## YOUR ASSIGNMENT
Go through the entries below and print, exactly, the lines starting at the one with "(uuid 70b68491-c4a2-40df-9629-97bca442a035)" and ending at the one with "60.706 0) (unit 1)", keeping both ends and no others.

## INFORMATION PROVIDED
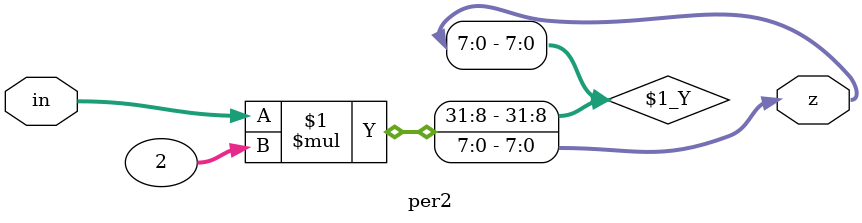
<source format=sv>
module per2 (output [N-1:0]z, input [N-1:0]in);

  parameter N=8; // per gestire numeri a 8 bit
  assign #2 z= in*2;

endmodule

</source>
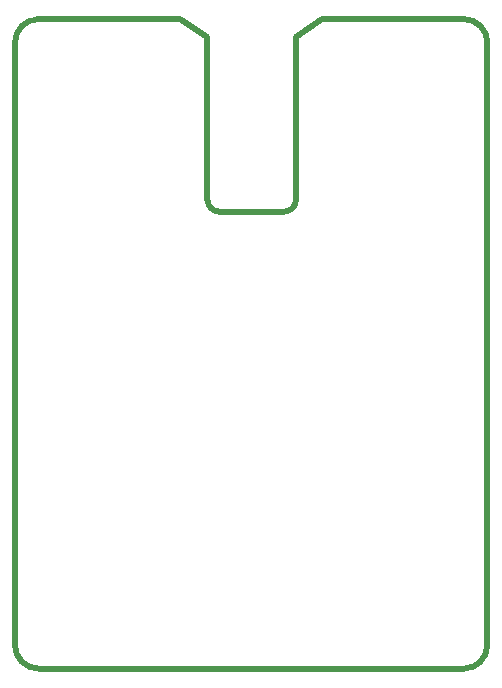
<source format=gbr>
%TF.GenerationSoftware,KiCad,Pcbnew,7.0.9*%
%TF.CreationDate,2024-01-10T08:51:34-08:00*%
%TF.ProjectId,rpi_adapter,7270695f-6164-4617-9074-65722e6b6963,rev?*%
%TF.SameCoordinates,PX82a7440PY660b0c0*%
%TF.FileFunction,Profile,NP*%
%FSLAX46Y46*%
G04 Gerber Fmt 4.6, Leading zero omitted, Abs format (unit mm)*
G04 Created by KiCad (PCBNEW 7.0.9) date 2024-01-10 08:51:34*
%MOMM*%
%LPD*%
G01*
G04 APERTURE LIST*
%TA.AperFunction,Profile*%
%ADD10C,0.500000*%
%TD*%
G04 APERTURE END LIST*
D10*
X20000000Y25000000D02*
X20000000Y-26000000D01*
X-20000000Y-26000000D02*
X-20000000Y25000000D01*
X-18000000Y27000000D02*
G75*
G03*
X-20000000Y25000000I0J-2000000D01*
G01*
X-6000000Y27000000D02*
X-18000000Y27000000D01*
X18000000Y-28000000D02*
G75*
G03*
X20000000Y-26000000I0J2000000D01*
G01*
X3800000Y25500000D02*
X6000000Y27000000D01*
X6000000Y27000000D02*
X18000000Y27000000D01*
X18000000Y-28000000D02*
X-18000000Y-28000000D01*
X-3700000Y25500000D02*
X-6000000Y27000000D01*
X20000000Y25000000D02*
G75*
G03*
X18000000Y27000000I-2000000J0D01*
G01*
X-20000000Y-26000000D02*
G75*
G03*
X-18000000Y-28000000I2000000J0D01*
G01*
%TO.C,U1*%
X-3699989Y11700011D02*
X-3700000Y25500000D01*
X2800040Y10699960D02*
X-2699989Y10700011D01*
X3800040Y11699960D02*
X3800000Y25500000D01*
X-3699989Y11700011D02*
G75*
G03*
X-2699989Y10700011I999989J-11D01*
G01*
X2800040Y10699960D02*
G75*
G03*
X3800040Y11699960I-40J1000040D01*
G01*
%TD*%
M02*

</source>
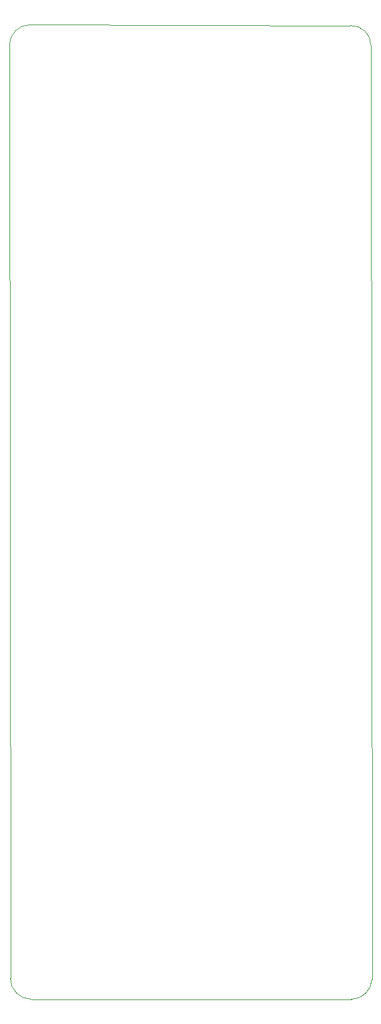
<source format=gbr>
%TF.GenerationSoftware,KiCad,Pcbnew,7.0.8*%
%TF.CreationDate,2024-03-21T14:49:46+01:00*%
%TF.ProjectId,so-dimm-debugger-programmer,736f2d64-696d-46d2-9d64-656275676765,REV.02*%
%TF.SameCoordinates,Original*%
%TF.FileFunction,Profile,NP*%
%FSLAX46Y46*%
G04 Gerber Fmt 4.6, Leading zero omitted, Abs format (unit mm)*
G04 Created by KiCad (PCBNEW 7.0.8) date 2024-03-21 14:49:46*
%MOMM*%
%LPD*%
G01*
G04 APERTURE LIST*
%TA.AperFunction,Profile*%
%ADD10C,0.100000*%
%TD*%
G04 APERTURE END LIST*
D10*
X139881206Y-168772391D02*
G75*
G03*
X142675204Y-166102546I-6J2796891D01*
G01*
X96574205Y-37578547D02*
X139754206Y-37705546D01*
X93907153Y-165975547D02*
G75*
G03*
X96701205Y-168769547I2794047J47D01*
G01*
X96574205Y-37578545D02*
G75*
G03*
X93780205Y-40372547I5J-2794005D01*
G01*
X142551228Y-40372546D02*
X142675205Y-166102546D01*
X139881206Y-168772430D02*
X96701205Y-168769547D01*
X142551175Y-40372546D02*
G75*
G03*
X139754206Y-37705547I-2669975J46D01*
G01*
X93907205Y-165975547D02*
X93780205Y-40372547D01*
M02*

</source>
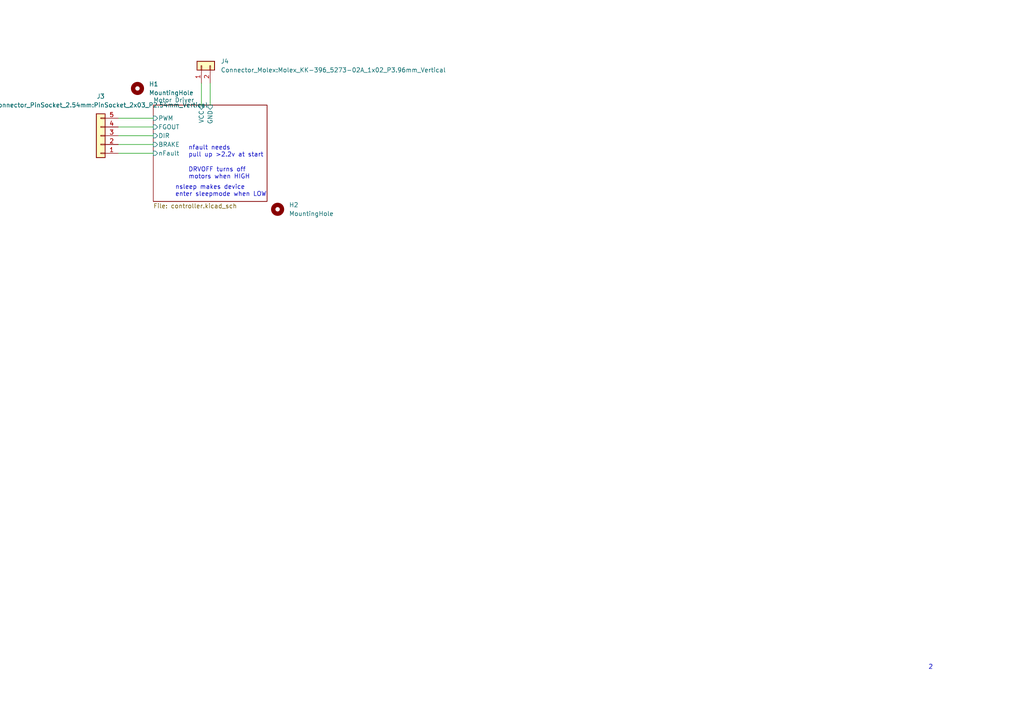
<source format=kicad_sch>
(kicad_sch (version 20230121) (generator eeschema)

  (uuid 8aa936d6-33ab-4874-8145-d1c763a0b8a3)

  (paper "A4")

  


  (wire (pts (xy 60.96 24.13) (xy 60.96 30.48))
    (stroke (width 0) (type default))
    (uuid 2818869b-06d4-45c3-93ae-8262818c40dd)
  )
  (wire (pts (xy 34.29 36.83) (xy 44.45 36.83))
    (stroke (width 0) (type default))
    (uuid 2b29d627-dc6c-49d6-a6d8-61764c044c48)
  )
  (wire (pts (xy 34.29 34.29) (xy 44.45 34.29))
    (stroke (width 0) (type default))
    (uuid 2e0345e7-6514-43c5-8763-336fccfc53c2)
  )
  (wire (pts (xy 34.29 44.45) (xy 44.45 44.45))
    (stroke (width 0) (type default))
    (uuid 86c55adc-1d39-47af-9631-e4b2091be91d)
  )
  (wire (pts (xy 58.42 24.13) (xy 58.42 30.48))
    (stroke (width 0) (type default))
    (uuid b6ff683f-7b8c-476f-b740-def6e9d46672)
  )
  (wire (pts (xy 34.29 39.37) (xy 44.45 39.37))
    (stroke (width 0) (type default))
    (uuid c184711e-24d5-4dab-8001-b17d12625031)
  )
  (wire (pts (xy 34.29 41.91) (xy 44.45 41.91))
    (stroke (width 0) (type default))
    (uuid d34c9cbf-5ae0-4104-97e6-5d4f01badcfd)
  )

  (text "nfault needs\npull up >2.2v at start" (at 54.61 45.72 0)
    (effects (font (size 1.27 1.27)) (justify left bottom))
    (uuid 344dad1f-b3fe-42ea-936b-6bd5c60bc255)
  )
  (text "DRVOFF turns off \nmotors when HIGH" (at 54.61 52.07 0)
    (effects (font (size 1.27 1.27)) (justify left bottom))
    (uuid 70b68491-c4a2-40df-9629-97bca442a035)
  )
  (text "nsleep makes device \nenter sleepmode when LOW" (at 50.8 57.15 0)
    (effects (font (size 1.27 1.27)) (justify left bottom))
    (uuid a5e2c82a-77d0-412f-9eeb-a96cd0d44e7b)
  )
  (text "2" (at 269.24 194.31 0)
    (effects (font (size 1.27 1.27)) (justify left bottom))
    (uuid d1e83d78-111e-43ca-97a9-420e32f5bd89)
  )

  (symbol (lib_id "Mechanical:MountingHole") (at 39.878 25.654 0) (unit 1)
    (in_bom yes) (on_board yes) (dnp no) (fields_autoplaced)
    (uuid 2afc783d-5a22-4b1b-9dbb-933bde2895a1)
    (property "Reference" "H1" (at 43.18 24.384 0)
      (effects (font (size 1.27 1.27)) (justify left))
    )
    (property "Value" "MountingHole" (at 43.18 26.924 0)
      (effects (font (size 1.27 1.27)) (justify left))
    )
    (property "Footprint" "MountingHole:MountingHole_2.2mm_M2" (at 39.878 25.654 0)
      (effects (font (size 1.27 1.27)) hide)
    )
    (property "Datasheet" "~" (at 39.878 25.654 0)
      (effects (font (size 1.27 1.27)) hide)
    )
    (instances
      (project "driver_seperate"
        (path "/8aa936d6-33ab-4874-8145-d1c763a0b8a3"
          (reference "H1") (unit 1)
        )
      )
    )
  )

  (symbol (lib_id "Mechanical:MountingHole") (at 80.518 60.706 0) (unit 1)
    (in_bom yes) (on_board yes) (dnp no) (fields_autoplaced)
    (uuid 60c78290-748c-4a62-b286-187b4330584b)
    (property "Reference" "H2" (at 83.82 59.436 0)
      (effects (font (size 1.27 1.27)) (justify left))
    )
    (property "Value" "MountingHole" (at 83.82 61.976 0)
      (effects (font (size 1.27 1.27)) (justify left))
    )
    (property "Footprint" "MountingHole:MountingHole_2.2mm_M2" (at 80.518 60.706 0)
      (effects (font (size 1.27 1.27)) hide)
    )
    (property "Datasheet" "~" (at 80.518 60.706 0)
      (effects (font (size 1.27 1.27)) hide)
    )
    (instances
      (project "driver_seperate"
        (path "/8aa936d6-33ab-4874-8145-d1c763a0b8a3"
          (reference "H2") (unit 1)
        )
      )
    )
  )

  (symbol (lib_id "Connector_Generic:Conn_01x02") (at 58.42 19.05 90) (unit 1)
    (in_bom yes) (on_board yes) (dnp no) (fields_autoplaced)
    (uuid b1b5842d-679c-4c42-8a29-8d429bf98d22)
    (property "Reference" "J4" (at 64.008 17.78 90)
      (effects (font (size 1.27 1.27)) (justify right))
    )
    (property "Value" "Connector_Molex:Molex_KK-396_5273-02A_1x02_P3.96mm_Vertical" (at 64.008 20.32 90)
      (effects (font (size 1.27 1.27)) (justify right))
    )
    (property "Footprint" "Connector_Molex:Molex_KK-396_5273-02A_1x02_P3.96mm_Vertical" (at 58.42 19.05 0)
      (effects (font (size 1.27 1.27)) hide)
    )
    (property "Datasheet" "~" (at 58.42 19.05 0)
      (effects (font (size 1.27 1.27)) hide)
    )
    (pin "2" (uuid 73e05af1-982c-451e-aab7-524b30c92f75))
    (pin "1" (uuid 2c48eff0-d07b-4e35-acac-384fbb43b1e5))
    (instances
      (project "driver_seperate"
        (path "/8aa936d6-33ab-4874-8145-d1c763a0b8a3"
          (reference "J4") (unit 1)
        )
      )
    )
  )

  (symbol (lib_id "Connector_Generic:Conn_01x05") (at 29.21 39.37 180) (unit 1)
    (in_bom yes) (on_board yes) (dnp no) (fields_autoplaced)
    (uuid b23224d7-fc8f-4761-9c19-ca17b73ff585)
    (property "Reference" "J3" (at 29.21 27.94 0)
      (effects (font (size 1.27 1.27)))
    )
    (property "Value" "Connector_PinSocket_2.54mm:PinSocket_2x03_P2.54mm_Vertical" (at 29.21 30.48 0)
      (effects (font (size 1.27 1.27)))
    )
    (property "Footprint" "Connector_PinSocket_2.54mm:PinSocket_2x03_P2.54mm_Vertical" (at 29.21 39.37 0)
      (effects (font (size 1.27 1.27)) hide)
    )
    (property "Datasheet" "~" (at 29.21 39.37 0)
      (effects (font (size 1.27 1.27)) hide)
    )
    (pin "4" (uuid c0286784-bd9c-4304-9eba-e22d7c55f478))
    (pin "5" (uuid c541ff63-70e0-4806-93f9-55e480a343a2))
    (pin "1" (uuid 442cb3b8-b86e-4eb5-983b-4ce13f6c68db))
    (pin "2" (uuid bee8238e-fe50-4c00-95d3-69b822e56b1a))
    (pin "3" (uuid 0a80d0a4-41a0-4a0d-a401-f9cc99868126))
    (instances
      (project "driver_seperate"
        (path "/8aa936d6-33ab-4874-8145-d1c763a0b8a3"
          (reference "J3") (unit 1)
        )
      )
    )
  )

  (sheet (at 44.45 30.48) (size 33.02 27.94) (fields_autoplaced)
    (stroke (width 0.1524) (type solid))
    (fill (color 0 0 0 0.0000))
    (uuid e10d2335-b678-4b85-9982-e16ecfa9b85a)
    (property "Sheetname" "Motor Driver" (at 44.45 29.7684 0)
      (effects (font (size 1.27 1.27)) (justify left bottom))
    )
    (property "Sheetfile" "controller.kicad_sch" (at 44.45 59.0046 0)
      (effects (font (size 1.27 1.27)) (justify left top))
    )
    (pin "FGOUT" input (at 44.45 36.83 180)
      (effects (font (size 1.27 1.27)) (justify left))
      (uuid 6fc0e16e-9bf9-4907-8efc-e33bb47687ea)
    )
    (pin "DIR" input (at 44.45 39.37 180)
      (effects (font (size 1.27 1.27)) (justify left))
      (uuid 4c6d44cc-2d05-48da-b8e0-6a400c41ef2e)
    )
    (pin "PWM" input (at 44.45 34.29 180)
      (effects (font (size 1.27 1.27)) (justify left))
      (uuid c93c5105-8230-4ca6-b190-8488e2f9dc59)
    )
    (pin "BRAKE" input (at 44.45 41.91 180)
      (effects (font (size 1.27 1.27)) (justify left))
      (uuid 7c323680-464c-4618-90d4-d636b7af073a)
    )
    (pin "VCC" input (at 58.42 30.48 90)
      (effects (font (size 1.27 1.27)) (justify right))
      (uuid f7e1b8b7-d8ae-46a2-a405-eed3c0a61f7d)
    )
    (pin "GND" input (at 60.96 30.48 90)
      (effects (font (size 1.27 1.27)) (justify right))
      (uuid 6aaaca3b-9748-4d04-b5ba-3aaf0eb8c471)
    )
    (pin "nFault" input (at 44.45 44.45 180)
      (effects (font (size 1.27 1.27)) (justify left))
      (uuid 4a500bf2-4a7f-4a3e-9532-837b683c8738)
    )
    (instances
      (project "driver_seperate"
        (path "/8aa936d6-33ab-4874-8145-d1c763a0b8a3" (page "2"))
      )
    )
  )

  (sheet_instances
    (path "/" (page "1"))
  )
)

</source>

## ANSWER BOX
    (uuid 70b68491-c4a2-40df-9629-97bca442a035)
  )
  (text "nsleep makes device \nenter sleepmode when LOW" (at 50.8 57.15 0)
    (effects (font (size 1.27 1.27)) (justify left bottom))
    (uuid a5e2c82a-77d0-412f-9eeb-a96cd0d44e7b)
  )
  (text "2" (at 269.24 194.31 0)
    (effects (font (size 1.27 1.27)) (justify left bottom))
    (uuid d1e83d78-111e-43ca-97a9-420e32f5bd89)
  )

  (symbol (lib_id "Mechanical:MountingHole") (at 39.878 25.654 0) (unit 1)
    (in_bom yes) (on_board yes) (dnp no) (fields_autoplaced)
    (uuid 2afc783d-5a22-4b1b-9dbb-933bde2895a1)
    (property "Reference" "H1" (at 43.18 24.384 0)
      (effects (font (size 1.27 1.27)) (justify left))
    )
    (property "Value" "MountingHole" (at 43.18 26.924 0)
      (effects (font (size 1.27 1.27)) (justify left))
    )
    (property "Footprint" "MountingHole:MountingHole_2.2mm_M2" (at 39.878 25.654 0)
      (effects (font (size 1.27 1.27)) hide)
    )
    (property "Datasheet" "~" (at 39.878 25.654 0)
      (effects (font (size 1.27 1.27)) hide)
    )
    (instances
      (project "driver_seperate"
        (path "/8aa936d6-33ab-4874-8145-d1c763a0b8a3"
          (reference "H1") (unit 1)
        )
      )
    )
  )

  (symbol (lib_id "Mechanical:MountingHole") (at 80.518 60.706 0) (unit 1)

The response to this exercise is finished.